Aug 14, 2009 03:13
So... This summer has been dull, but in the best way possible. I have now been single for over 4 months. I am lonely, but damnit its the only way i can be for a while. I need to be alone to work out the issues I havent gotten past. I am still hurting and trying to hurt others, and I am
done with all that. I hate what I have done to people, and until I deem myself stable and sensible, i will not be going out. I feel like these last few months have given me years of wisdom.
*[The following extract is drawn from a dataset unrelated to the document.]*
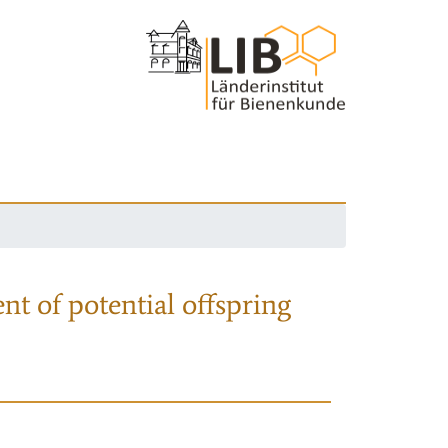
nt of potential offspring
All the people I really care about are gone. Griz died this year, and I feel like I will never be the same, I knew that after millie died, griz would be lonely and when we discovered the tumor i knew that his time was limited, but everything just happens so fast. I realized how alone I have been, but I realized tht its ok. I have been reading a lot, and enjoying it. mostly I love me a good mystery or sci fi, but it just depends on my mood. Most my friends are off and away doing fun things, but I am ok where I am at. I miss the closeness of human contact. Krissy came up this weekend, and thank God, because it was obvious we both needed it. We went out, and now that I am legal I think I have only been out to the bars a handful of times. I dont really care about drinking, atleast not like i used to. It used to be a social vice for me, a way in which I had bottled courage to talk to people, to be open and be myself atleast in some fashion, and if people didnt like me or the way i acted, usually i was drunk enough that the net day i wouldnt remember anyway. Now I drink mildly, maybe once a month if that. I have been going to see my friend play at the breaks on the patio a lot, and usually I wind up having a dirty shirley but only one, so i can drive many hours later. enough about all that though. My grandpa is having open heart surgery on Wednesday. I am FREAKING out. I love him.. very very very much. he is the only person my dad will ever fully listen to, his opinion lays heavy on my fathers heart. I think my Grandfather actually talked to my dad, because now my dad would like to talk about the past, something he never does.I have avoided this talk only because I fear it will only drive our already emotional bare relations to nothing. My grandmother Verda is also very sick right now. She has a mass in her lung the size of a softball, and when a woman weighs 110 a softball sized tumor, kind of a big deal. IF I return to college in... fuck 15 days, then I will try and spend some time with her. that brings us to the next topic, SCHOOL... FML.
I dont really know what I am going to do. Tamara cant return because she doesnt have the money to pay for school right now. so, thats complicated and shitty, we were supposed to take 5 o fmy 7 classes together. so now I am a lone wolf on my 20 credits this semester, FML. SO who knows, Also, my roomate, effing nuts. I never thought I would say the words : OMG what a FUCKING PIGSTYE but low and behold, mary and joesph, my roomate is atleast 20 times messier than myself. this proves to be an interesting fall.. I will probably be posting more as I figure its healthy, and thats what i need, working out isnt enough anymore.